Every neighborhood includes its own immersive experiences. A half-mile segment of the trail exists in the Downtown section of the city where five informational panels weave a vivid narrative of the ingenuity alongside the city’s galleries, shops, and award-winning restaurants. This section of the trail passes by the YMI Cultural Center, where local business owners once gathered to strategize about how to advocate for equality and press for social change during the civil rights movement. Recently remodeled and set to reopen in June 2024, the meeting space is one of the oldest Black cultural centers in the country and the cornerstone of an area called “the Block,” a swath of Eagle Street where energy from the vibrant community spills out of the buildings and into the streets in the evenings and on the weekends.

A city mural.

“The African American communities were destroyed—they were torn down,” Mitchell explains. “For that reason, it might be challenging to tell someone or take someone where they grew up, because that neighborhood no longer exists. So, highlighting that historical presence and documenting what we do know were important to us.”

Stop number four in Southside is a prime example. It addresses the destruction caused by the National Housing Act of 1934, the formal name for urban renewal policies that uprooted and scattered tightknit communities to disparate edges of town.

But participants will also learn about the joy within the community, including what it was like when Asheville’s first semiprofessional Black baseball team rolled into town. Connecting the past to present are many citizens immortalized on the education panels around town, called “Asheville Icons,” who are still active in their neighborhoods today. People like Matthew Bacoate’s family. Bacoate was integral in ending segregation in entertainment spaces like the city’s bowling alley, and his business acumen was so admired that he was invited to the White House during both the Nixon and Carter administrations to discuss the topic of Black job creation. 

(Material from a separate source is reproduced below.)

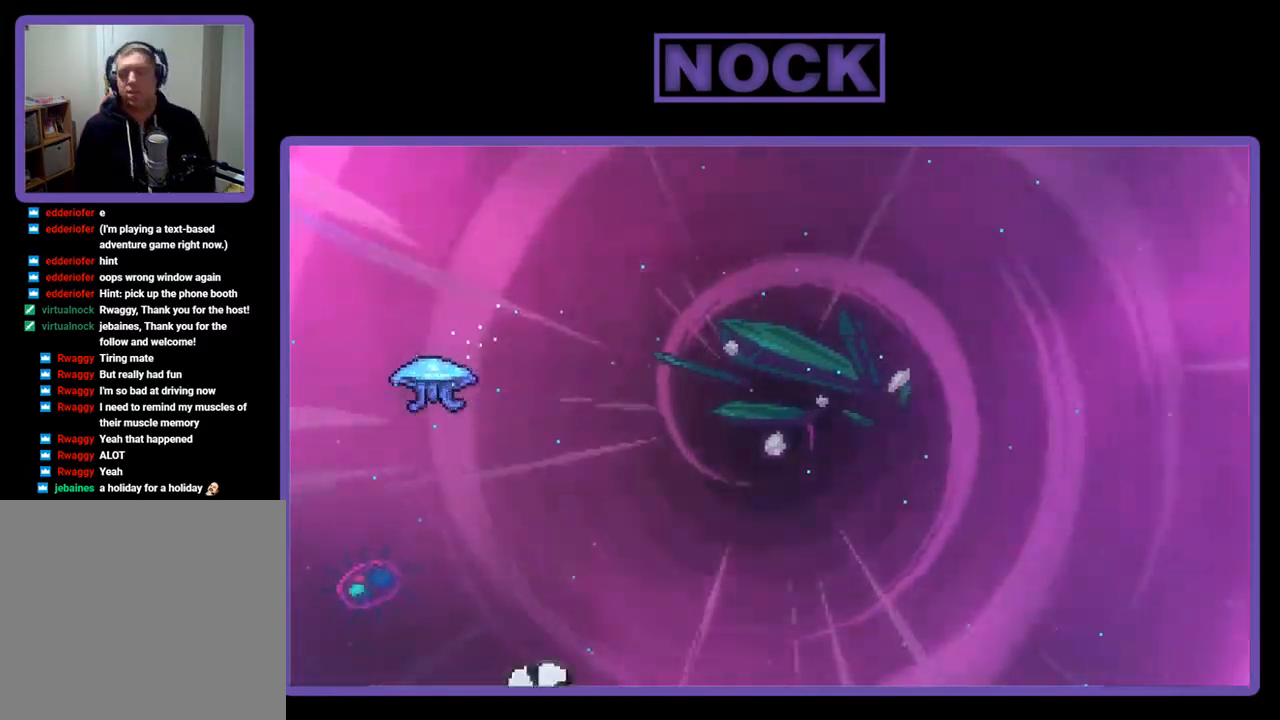
{"buttons": [], "right_stick": "center", "events": []}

As visitors take in this history, there are many opportunities to patronize the fifty-plus Black-owned businesses and events like the monthly Noir Collective AVL’s First Fridays and annual celebrations including Juneteenth, the Afro-Caribbean Goombay Festival, and GRINDFest AVL, a four-day celebration of Black entrepreneurship. It’s easy to find something great to eat while touring as well. Over the years, Ashleigh Shanti, a Top Chef contestant and expert in Black Appalachian foodways, has made significant culinary contributions as chef de cuisine at various restaurants across the region. Now, with her own modern-day fish camp called Good Hot Fish, located adjacent to Burial Beer Co., she is one of Asheville’s new culinary icons. After a bite of Shanti’s shrimp burger, visit nearby cocktail bar Antidote for a taste of the city’s mountain spirits.

Chef Ashleigh Shanti at her restaurant Good Hot Fish.

Neighborhood institutions like GRIND AVL, a Black-owned coffee shop located in the River Arts District, foster space for locals and newcomers to cross paths, enhancing the vivacity of the city. Inviting accommodations, like the conveniently located bohemian hotel The Radical, offer an ideal resting place when exploring the path. 

The piano at Asheville’s Foundry Hotel.

In this way the Asheville Black Cultural Heritage Trail is not just about what was but what can be. Mitchell believes visitors coming to Asheville will find the Black community’s contributions astounding: “If you are interested in understanding a place as it appears now, let’s tell the story of how this place came to be. This trail is a process of telling the whole story.”